PROVIDED MATERIAL:
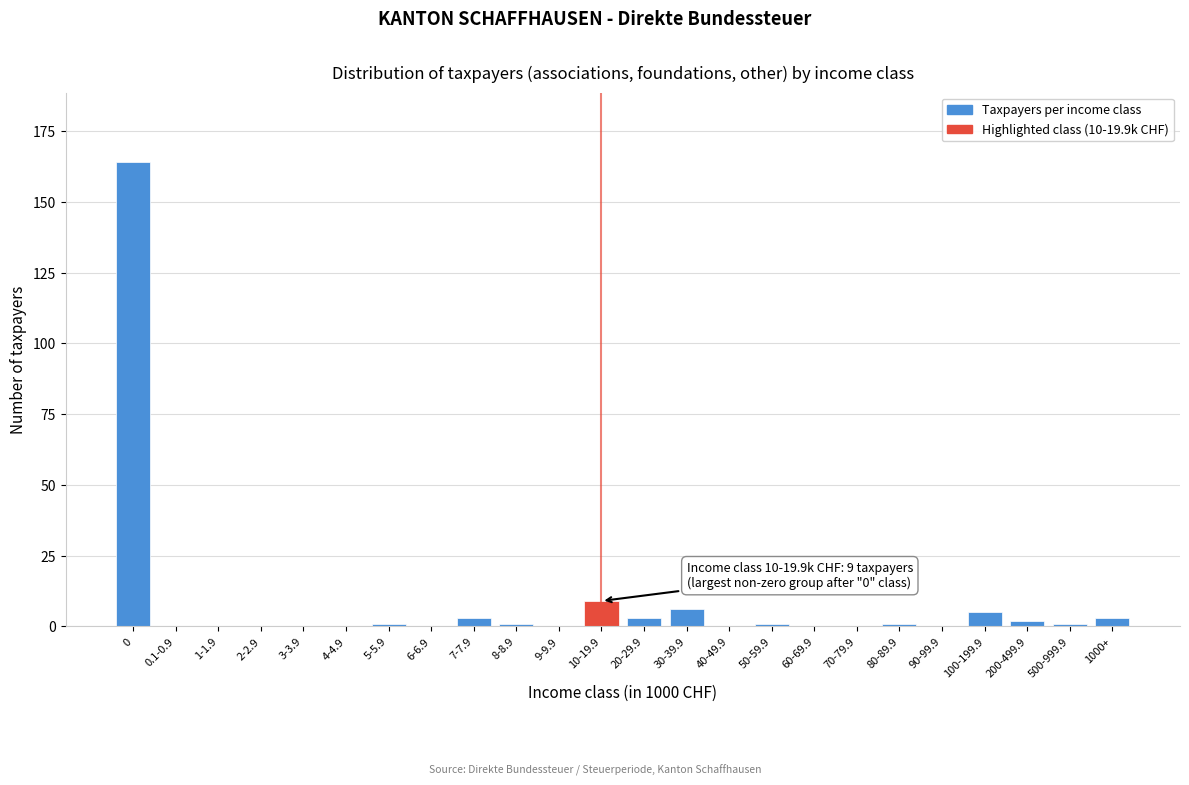

Reading left to right, list all the values displayed in this chart.

0=164	0.1-0.9=0	1-1.9=0	2-2.9=0	3-3.9=0	4-4.9=0	5-5.9=1	6-6.9=0	7-7.9=3	8-8.9=1	9-9.9=0	10-19.9=9	20-29.9=3	30-39.9=6	40-49.9=0	50-59.9=1	60-69.9=0	70-79.9=0	80-89.9=1	90-99.9=0	100-199.9=5	200-499.9=2	500-999.9=1	1000+=3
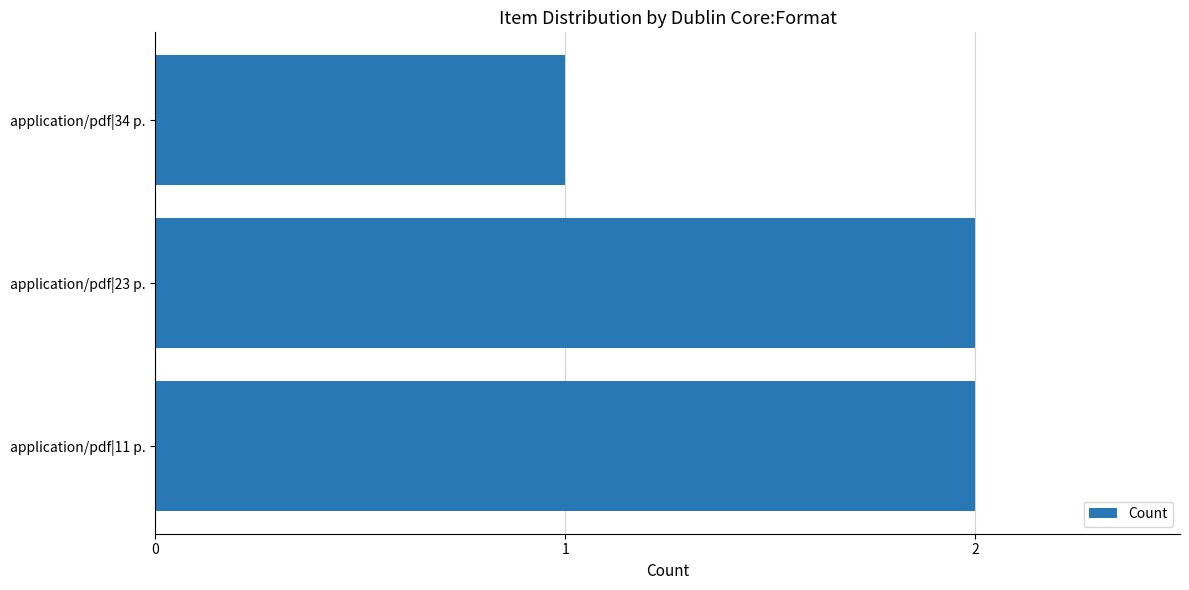

Reading bottom to top, transcribe all the data shown in this chart.

2	2	1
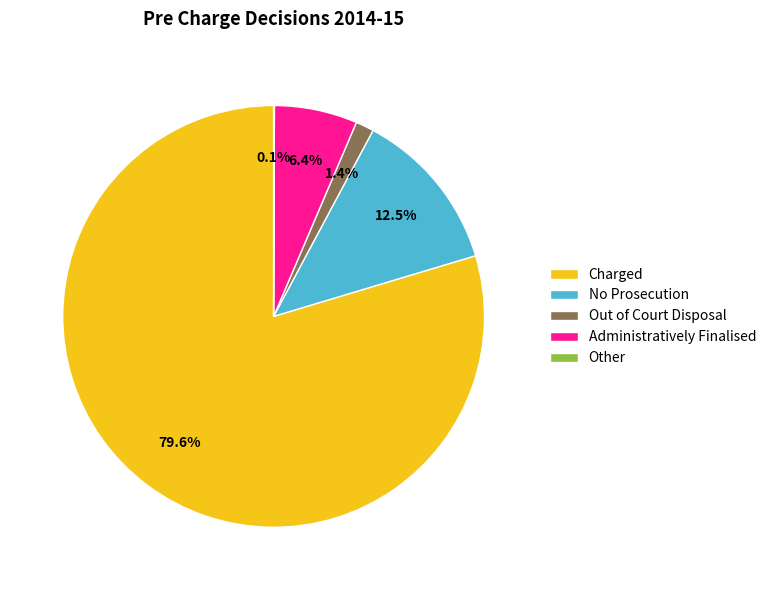

What is the largest slice in the pie chart?

Charged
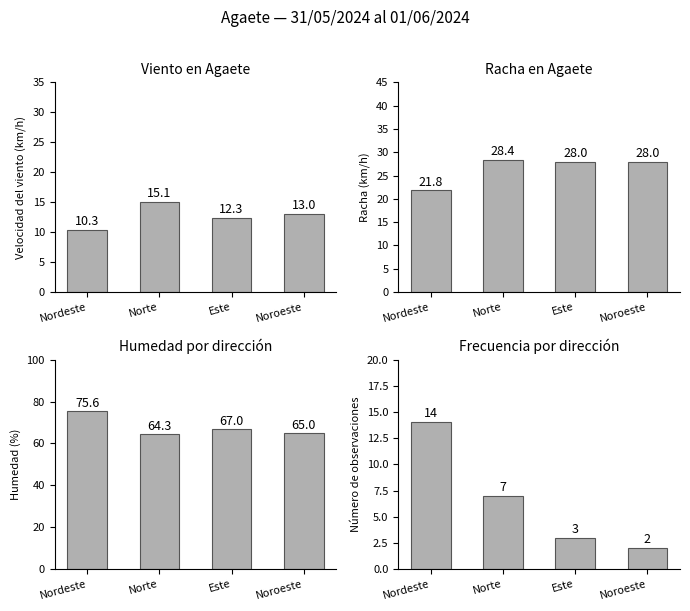

Reading left to right, what are all the values shown in this chart?

Velocidad del viento (km/h): 10.3	15.1	12.3	13.0
Racha (km/h): 21.8	28.4	28.0	28.0
Humedad (%): 75.6	64.3	67.0	65.0
Observaciones: 14.0	7.0	3.0	2.0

JOB: Copy out all the lines above, swapping every "chart" for "graph" and leaving everything else unchanged. Leave out the pictures.

SOLUTION TO THIS EXERCISE:
Reading left to right, list all the values displayed in this graph.

0=164	0.1-0.9=0	1-1.9=0	2-2.9=0	3-3.9=0	4-4.9=0	5-5.9=1	6-6.9=0	7-7.9=3	8-8.9=1	9-9.9=0	10-19.9=9	20-29.9=3	30-39.9=6	40-49.9=0	50-59.9=1	60-69.9=0	70-79.9=0	80-89.9=1	90-99.9=0	100-199.9=5	200-499.9=2	500-999.9=1	1000+=3

Reading bottom to top, transcribe all the data shown in this graph.

2	2	1

What is the largest slice in the pie graph?

Charged

Reading left to right, what are all the values shown in this graph?

Velocidad del viento (km/h): 10.3	15.1	12.3	13.0
Racha (km/h): 21.8	28.4	28.0	28.0
Humedad (%): 75.6	64.3	67.0	65.0
Observaciones: 14.0	7.0	3.0	2.0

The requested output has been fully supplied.